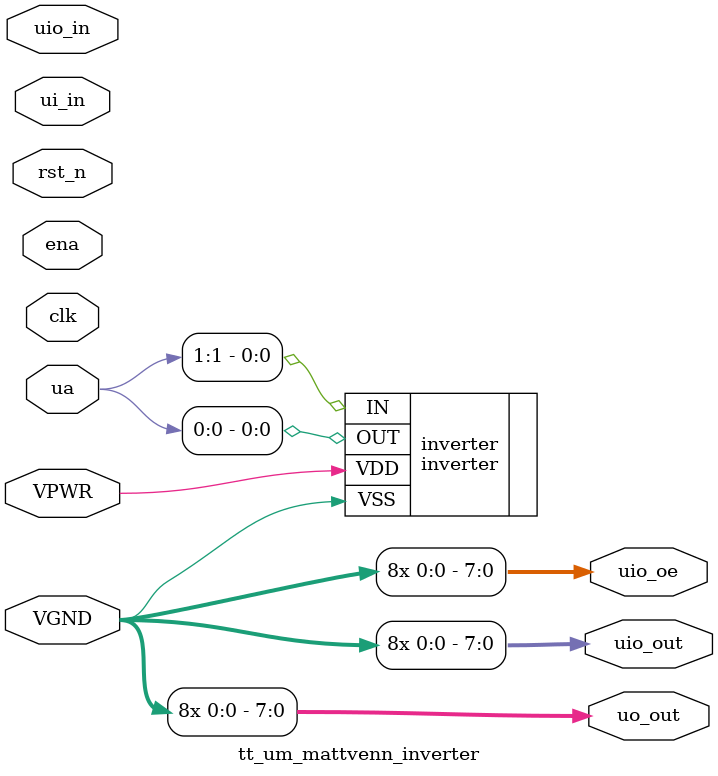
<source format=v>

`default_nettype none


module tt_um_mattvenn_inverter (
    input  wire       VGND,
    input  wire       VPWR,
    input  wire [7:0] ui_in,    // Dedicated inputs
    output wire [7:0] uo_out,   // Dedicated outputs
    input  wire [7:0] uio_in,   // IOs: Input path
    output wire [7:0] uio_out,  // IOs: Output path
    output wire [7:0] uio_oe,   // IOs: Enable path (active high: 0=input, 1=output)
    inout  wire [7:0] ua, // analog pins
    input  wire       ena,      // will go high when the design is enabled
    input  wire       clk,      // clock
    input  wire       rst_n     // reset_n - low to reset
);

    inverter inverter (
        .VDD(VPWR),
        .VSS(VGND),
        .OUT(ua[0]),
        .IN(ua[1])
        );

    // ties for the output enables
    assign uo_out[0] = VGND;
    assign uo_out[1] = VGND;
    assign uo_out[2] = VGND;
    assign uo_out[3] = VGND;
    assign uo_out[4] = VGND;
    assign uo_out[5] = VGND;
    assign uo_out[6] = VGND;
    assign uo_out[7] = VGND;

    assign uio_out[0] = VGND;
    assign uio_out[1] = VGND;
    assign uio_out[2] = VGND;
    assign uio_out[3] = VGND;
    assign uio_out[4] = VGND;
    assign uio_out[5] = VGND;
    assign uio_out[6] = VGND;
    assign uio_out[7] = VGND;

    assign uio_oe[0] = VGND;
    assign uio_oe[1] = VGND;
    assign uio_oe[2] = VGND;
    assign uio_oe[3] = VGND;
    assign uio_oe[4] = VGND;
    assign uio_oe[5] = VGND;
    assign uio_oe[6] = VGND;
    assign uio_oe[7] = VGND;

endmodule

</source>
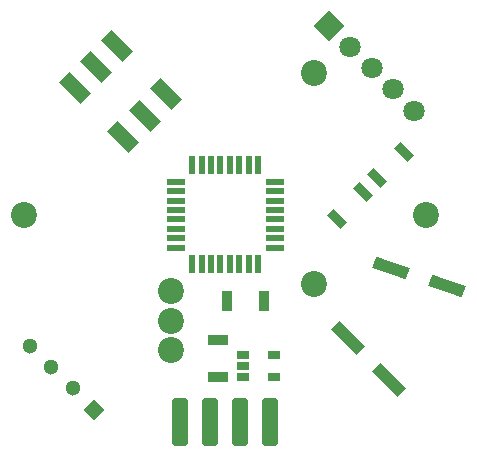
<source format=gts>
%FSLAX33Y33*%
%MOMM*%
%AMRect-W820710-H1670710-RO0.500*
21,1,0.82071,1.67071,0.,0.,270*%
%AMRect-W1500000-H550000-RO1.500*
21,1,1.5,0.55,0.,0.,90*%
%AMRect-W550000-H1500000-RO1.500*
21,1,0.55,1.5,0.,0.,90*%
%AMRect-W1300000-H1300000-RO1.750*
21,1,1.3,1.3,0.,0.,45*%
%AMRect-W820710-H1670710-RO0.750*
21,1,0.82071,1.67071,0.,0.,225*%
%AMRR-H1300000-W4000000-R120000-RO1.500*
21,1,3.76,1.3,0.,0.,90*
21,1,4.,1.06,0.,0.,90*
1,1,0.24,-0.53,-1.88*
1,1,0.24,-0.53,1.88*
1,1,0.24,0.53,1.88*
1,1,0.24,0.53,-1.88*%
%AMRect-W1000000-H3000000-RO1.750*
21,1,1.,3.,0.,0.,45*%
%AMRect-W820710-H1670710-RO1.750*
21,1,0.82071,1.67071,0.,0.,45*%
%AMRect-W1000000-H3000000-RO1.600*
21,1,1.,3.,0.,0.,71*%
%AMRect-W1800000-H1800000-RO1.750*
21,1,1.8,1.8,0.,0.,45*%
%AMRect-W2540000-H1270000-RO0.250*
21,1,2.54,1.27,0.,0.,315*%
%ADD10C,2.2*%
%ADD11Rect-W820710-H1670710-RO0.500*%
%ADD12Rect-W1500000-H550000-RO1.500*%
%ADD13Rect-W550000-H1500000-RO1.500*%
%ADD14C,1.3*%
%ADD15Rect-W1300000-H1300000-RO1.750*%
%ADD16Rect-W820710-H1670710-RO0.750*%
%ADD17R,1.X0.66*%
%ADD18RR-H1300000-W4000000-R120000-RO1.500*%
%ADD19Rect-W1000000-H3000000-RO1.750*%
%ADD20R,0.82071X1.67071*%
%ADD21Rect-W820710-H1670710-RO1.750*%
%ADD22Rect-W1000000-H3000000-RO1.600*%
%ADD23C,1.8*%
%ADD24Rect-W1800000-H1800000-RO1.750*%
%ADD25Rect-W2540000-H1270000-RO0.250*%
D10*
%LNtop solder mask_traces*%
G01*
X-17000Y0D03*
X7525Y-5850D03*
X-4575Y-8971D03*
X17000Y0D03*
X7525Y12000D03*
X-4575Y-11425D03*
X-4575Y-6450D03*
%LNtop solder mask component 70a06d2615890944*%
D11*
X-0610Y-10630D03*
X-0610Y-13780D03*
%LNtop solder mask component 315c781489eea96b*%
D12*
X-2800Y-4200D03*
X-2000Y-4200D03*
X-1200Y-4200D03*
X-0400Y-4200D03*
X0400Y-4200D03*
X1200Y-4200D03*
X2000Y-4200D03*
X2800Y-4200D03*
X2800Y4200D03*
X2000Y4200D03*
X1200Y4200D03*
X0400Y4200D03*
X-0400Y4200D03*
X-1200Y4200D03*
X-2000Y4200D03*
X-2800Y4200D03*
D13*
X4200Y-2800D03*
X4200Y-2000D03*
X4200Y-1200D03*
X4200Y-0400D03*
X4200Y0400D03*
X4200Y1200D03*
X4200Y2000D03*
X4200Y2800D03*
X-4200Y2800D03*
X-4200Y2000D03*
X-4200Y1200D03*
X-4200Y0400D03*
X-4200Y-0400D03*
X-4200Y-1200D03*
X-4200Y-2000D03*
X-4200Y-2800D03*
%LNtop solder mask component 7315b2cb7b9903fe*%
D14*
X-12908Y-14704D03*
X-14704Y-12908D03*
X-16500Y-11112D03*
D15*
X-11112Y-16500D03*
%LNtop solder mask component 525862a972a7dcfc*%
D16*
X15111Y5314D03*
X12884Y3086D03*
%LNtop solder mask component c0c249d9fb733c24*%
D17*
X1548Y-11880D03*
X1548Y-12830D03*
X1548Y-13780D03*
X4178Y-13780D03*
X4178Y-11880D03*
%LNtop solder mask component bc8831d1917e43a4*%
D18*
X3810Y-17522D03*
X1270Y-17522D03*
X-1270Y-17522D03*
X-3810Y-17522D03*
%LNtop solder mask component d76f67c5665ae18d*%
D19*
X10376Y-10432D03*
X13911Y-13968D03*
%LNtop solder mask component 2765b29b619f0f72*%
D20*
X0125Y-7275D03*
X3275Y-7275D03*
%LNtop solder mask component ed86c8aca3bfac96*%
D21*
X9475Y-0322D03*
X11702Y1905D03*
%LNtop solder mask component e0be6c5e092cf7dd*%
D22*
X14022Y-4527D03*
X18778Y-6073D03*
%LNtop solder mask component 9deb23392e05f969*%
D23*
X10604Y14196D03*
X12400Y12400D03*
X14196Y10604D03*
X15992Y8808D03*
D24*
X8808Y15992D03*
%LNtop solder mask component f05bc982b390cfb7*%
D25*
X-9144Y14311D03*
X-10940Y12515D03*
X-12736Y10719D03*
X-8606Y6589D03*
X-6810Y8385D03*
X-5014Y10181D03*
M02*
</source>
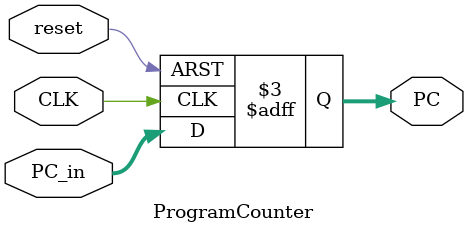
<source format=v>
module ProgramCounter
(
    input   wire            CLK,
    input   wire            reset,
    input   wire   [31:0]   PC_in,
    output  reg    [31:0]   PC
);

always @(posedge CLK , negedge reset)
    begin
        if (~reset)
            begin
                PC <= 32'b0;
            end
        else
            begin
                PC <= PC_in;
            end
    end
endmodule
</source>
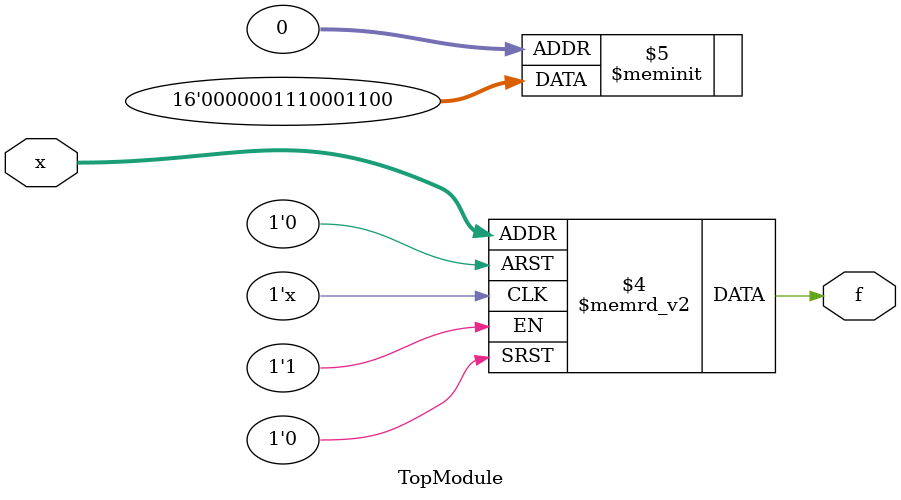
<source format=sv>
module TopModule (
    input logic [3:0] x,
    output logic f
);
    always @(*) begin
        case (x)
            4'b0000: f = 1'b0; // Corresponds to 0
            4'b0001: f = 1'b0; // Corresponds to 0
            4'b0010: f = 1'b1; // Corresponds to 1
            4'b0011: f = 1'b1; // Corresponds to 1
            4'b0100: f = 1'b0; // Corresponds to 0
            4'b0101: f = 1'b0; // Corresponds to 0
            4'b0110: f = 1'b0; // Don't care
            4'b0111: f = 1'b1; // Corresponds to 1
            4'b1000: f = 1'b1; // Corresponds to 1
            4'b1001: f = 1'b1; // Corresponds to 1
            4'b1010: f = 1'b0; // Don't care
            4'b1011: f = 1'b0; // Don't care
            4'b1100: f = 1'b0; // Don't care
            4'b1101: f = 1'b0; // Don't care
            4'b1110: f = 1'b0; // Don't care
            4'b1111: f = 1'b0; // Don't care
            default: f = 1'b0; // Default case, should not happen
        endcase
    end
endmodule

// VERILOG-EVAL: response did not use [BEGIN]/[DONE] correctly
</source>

————————

**Your goal**: Give again, word for word, the lines above from the first one through the one containing "high: 0=input, 1=output)"; no pictures.

**Solution**:
<source format=v>

`default_nettype none


module tt_um_mattvenn_inverter (
    input  wire       VGND,
    input  wire       VPWR,
    input  wire [7:0] ui_in,    // Dedicated inputs
    output wire [7:0] uo_out,   // Dedicated outputs
    input  wire [7:0] uio_in,   // IOs: Input path
    output wire [7:0] uio_out,  // IOs: Output path
    output wire [7:0] uio_oe,   // IOs: Enable path (active high: 0=input, 1=output)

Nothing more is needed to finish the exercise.